Work to complete: Please return every line from the entries that has the string "worn" in it.

Listed entries:
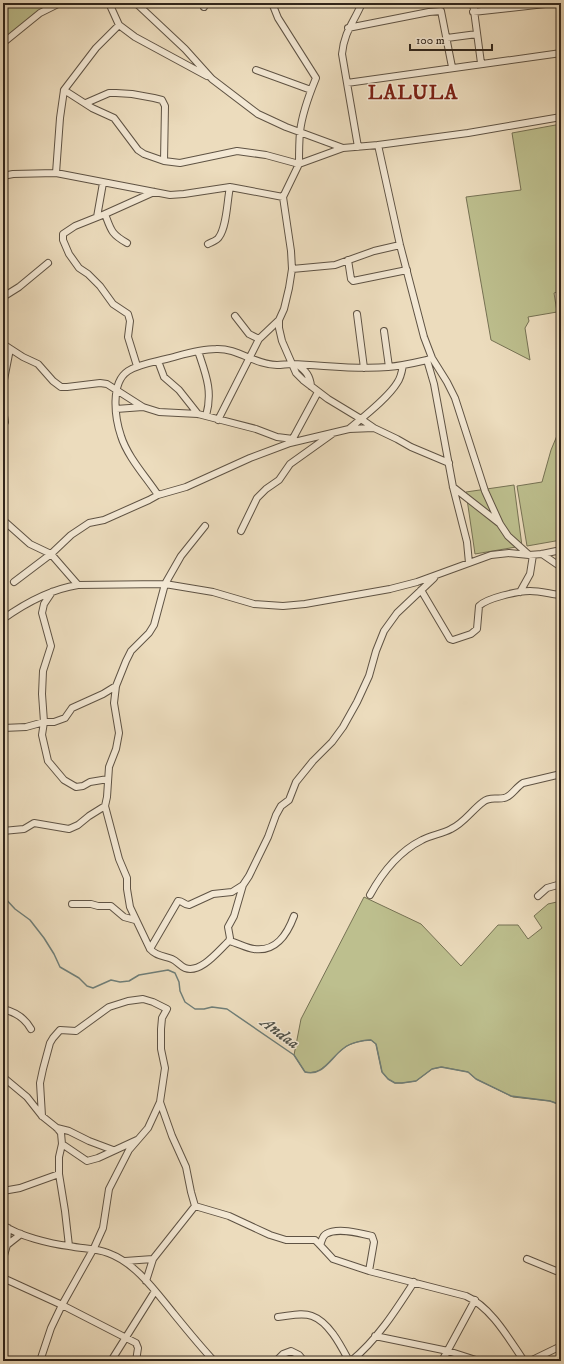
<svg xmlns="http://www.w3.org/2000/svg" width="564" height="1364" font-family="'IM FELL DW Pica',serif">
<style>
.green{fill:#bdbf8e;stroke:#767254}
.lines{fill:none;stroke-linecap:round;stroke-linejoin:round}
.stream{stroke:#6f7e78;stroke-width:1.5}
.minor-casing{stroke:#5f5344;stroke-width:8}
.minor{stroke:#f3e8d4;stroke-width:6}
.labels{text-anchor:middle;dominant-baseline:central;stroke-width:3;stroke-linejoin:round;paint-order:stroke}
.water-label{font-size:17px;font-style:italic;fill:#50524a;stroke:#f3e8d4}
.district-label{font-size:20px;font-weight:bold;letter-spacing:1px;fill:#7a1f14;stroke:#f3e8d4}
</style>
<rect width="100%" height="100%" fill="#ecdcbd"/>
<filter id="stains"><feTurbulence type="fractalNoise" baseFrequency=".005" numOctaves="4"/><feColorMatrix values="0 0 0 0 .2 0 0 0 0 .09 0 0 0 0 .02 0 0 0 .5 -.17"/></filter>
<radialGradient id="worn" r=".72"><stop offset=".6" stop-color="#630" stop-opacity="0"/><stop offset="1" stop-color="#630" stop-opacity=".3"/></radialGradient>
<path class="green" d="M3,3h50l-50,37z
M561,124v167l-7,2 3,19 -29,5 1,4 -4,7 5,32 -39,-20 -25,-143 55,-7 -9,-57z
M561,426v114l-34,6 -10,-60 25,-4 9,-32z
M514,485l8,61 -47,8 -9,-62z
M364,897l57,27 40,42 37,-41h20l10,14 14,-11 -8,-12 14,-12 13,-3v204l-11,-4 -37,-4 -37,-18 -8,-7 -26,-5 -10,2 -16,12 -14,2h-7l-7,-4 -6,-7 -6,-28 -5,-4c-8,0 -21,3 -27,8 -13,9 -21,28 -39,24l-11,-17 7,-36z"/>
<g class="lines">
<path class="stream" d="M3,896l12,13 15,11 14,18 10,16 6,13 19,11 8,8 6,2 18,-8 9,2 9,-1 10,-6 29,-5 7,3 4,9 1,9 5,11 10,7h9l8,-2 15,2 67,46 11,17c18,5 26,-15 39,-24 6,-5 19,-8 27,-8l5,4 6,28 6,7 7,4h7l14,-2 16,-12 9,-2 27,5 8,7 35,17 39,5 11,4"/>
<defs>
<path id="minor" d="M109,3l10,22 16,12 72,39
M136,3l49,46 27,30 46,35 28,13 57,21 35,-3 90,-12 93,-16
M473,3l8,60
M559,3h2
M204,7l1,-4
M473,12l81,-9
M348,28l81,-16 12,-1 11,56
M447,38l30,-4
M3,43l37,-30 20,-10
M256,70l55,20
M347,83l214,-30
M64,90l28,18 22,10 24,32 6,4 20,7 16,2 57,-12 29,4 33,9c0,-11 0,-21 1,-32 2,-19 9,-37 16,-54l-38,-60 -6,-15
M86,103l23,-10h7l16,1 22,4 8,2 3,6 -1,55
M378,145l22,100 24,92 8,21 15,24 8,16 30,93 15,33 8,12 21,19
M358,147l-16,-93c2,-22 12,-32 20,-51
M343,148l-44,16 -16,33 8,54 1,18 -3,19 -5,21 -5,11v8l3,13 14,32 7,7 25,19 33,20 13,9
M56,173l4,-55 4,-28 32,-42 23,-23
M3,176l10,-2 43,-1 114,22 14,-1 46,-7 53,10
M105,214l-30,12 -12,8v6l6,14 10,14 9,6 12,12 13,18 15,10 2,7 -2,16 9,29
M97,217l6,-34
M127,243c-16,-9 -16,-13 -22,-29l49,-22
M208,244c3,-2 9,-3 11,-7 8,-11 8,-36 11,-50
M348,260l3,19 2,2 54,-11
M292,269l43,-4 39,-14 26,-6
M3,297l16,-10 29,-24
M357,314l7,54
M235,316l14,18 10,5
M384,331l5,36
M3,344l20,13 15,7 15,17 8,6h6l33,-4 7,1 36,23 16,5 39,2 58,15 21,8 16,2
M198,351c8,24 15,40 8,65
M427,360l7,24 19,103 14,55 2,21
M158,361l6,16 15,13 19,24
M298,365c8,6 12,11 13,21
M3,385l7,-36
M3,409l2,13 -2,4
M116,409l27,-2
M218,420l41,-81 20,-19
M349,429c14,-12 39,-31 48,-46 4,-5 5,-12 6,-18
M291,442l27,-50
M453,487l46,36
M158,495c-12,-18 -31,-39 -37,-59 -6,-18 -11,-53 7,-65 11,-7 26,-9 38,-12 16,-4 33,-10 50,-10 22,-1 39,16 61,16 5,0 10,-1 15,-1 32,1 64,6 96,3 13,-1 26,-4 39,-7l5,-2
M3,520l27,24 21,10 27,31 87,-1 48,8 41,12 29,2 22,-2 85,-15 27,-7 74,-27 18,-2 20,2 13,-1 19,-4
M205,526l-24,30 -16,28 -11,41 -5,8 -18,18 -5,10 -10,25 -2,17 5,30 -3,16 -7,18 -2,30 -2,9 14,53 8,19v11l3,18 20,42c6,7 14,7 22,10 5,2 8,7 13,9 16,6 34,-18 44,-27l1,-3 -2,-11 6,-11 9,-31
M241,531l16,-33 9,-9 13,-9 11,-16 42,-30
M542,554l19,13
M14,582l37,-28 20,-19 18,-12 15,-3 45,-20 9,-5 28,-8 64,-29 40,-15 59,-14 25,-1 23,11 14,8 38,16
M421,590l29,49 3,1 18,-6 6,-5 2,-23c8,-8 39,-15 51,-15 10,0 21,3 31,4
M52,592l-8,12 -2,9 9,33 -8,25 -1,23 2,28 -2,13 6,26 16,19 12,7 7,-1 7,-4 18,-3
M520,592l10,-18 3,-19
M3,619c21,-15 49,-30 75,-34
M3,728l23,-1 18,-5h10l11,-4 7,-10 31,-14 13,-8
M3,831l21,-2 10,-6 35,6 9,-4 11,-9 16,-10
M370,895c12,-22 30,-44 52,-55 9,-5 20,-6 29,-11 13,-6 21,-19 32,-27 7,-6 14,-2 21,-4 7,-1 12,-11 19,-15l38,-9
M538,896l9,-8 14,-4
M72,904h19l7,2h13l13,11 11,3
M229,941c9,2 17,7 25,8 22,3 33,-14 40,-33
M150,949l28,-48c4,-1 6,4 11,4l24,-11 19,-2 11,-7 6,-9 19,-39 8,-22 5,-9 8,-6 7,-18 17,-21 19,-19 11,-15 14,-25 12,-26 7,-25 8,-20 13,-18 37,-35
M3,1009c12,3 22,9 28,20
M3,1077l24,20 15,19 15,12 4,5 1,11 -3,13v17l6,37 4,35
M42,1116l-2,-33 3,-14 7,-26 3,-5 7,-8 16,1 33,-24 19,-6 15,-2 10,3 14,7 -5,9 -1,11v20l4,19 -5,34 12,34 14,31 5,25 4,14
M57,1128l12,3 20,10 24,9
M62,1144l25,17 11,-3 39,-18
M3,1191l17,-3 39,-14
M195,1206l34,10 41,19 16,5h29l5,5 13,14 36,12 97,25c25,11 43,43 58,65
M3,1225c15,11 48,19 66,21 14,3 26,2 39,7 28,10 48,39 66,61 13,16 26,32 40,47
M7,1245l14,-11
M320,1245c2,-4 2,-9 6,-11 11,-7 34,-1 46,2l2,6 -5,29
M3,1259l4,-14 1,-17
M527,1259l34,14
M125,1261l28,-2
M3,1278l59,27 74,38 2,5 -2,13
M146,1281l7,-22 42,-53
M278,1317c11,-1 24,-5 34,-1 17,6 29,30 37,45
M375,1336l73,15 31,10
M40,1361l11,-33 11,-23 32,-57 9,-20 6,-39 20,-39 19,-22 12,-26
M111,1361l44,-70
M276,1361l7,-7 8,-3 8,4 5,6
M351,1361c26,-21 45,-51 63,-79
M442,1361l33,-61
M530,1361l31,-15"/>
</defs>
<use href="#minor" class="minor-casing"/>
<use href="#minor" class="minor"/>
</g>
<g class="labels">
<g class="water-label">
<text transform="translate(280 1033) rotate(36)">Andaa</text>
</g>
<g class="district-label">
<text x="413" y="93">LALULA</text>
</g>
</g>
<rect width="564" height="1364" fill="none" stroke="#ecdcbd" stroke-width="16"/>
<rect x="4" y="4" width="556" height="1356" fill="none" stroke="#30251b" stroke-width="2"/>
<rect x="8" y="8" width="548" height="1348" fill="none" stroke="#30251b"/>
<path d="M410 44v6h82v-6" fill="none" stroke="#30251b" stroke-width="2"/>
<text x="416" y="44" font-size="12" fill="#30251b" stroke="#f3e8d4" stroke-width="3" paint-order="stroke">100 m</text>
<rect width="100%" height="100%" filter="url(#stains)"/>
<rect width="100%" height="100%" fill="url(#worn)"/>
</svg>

Problem solution:
<radialGradient id="worn" r=".72"><stop offset=".6" stop-color="#630" stop-opacity="0"/><stop offset="1" stop-color="#630" stop-opacity=".3"/></radialGradient>
<rect width="100%" height="100%" fill="url(#worn)"/>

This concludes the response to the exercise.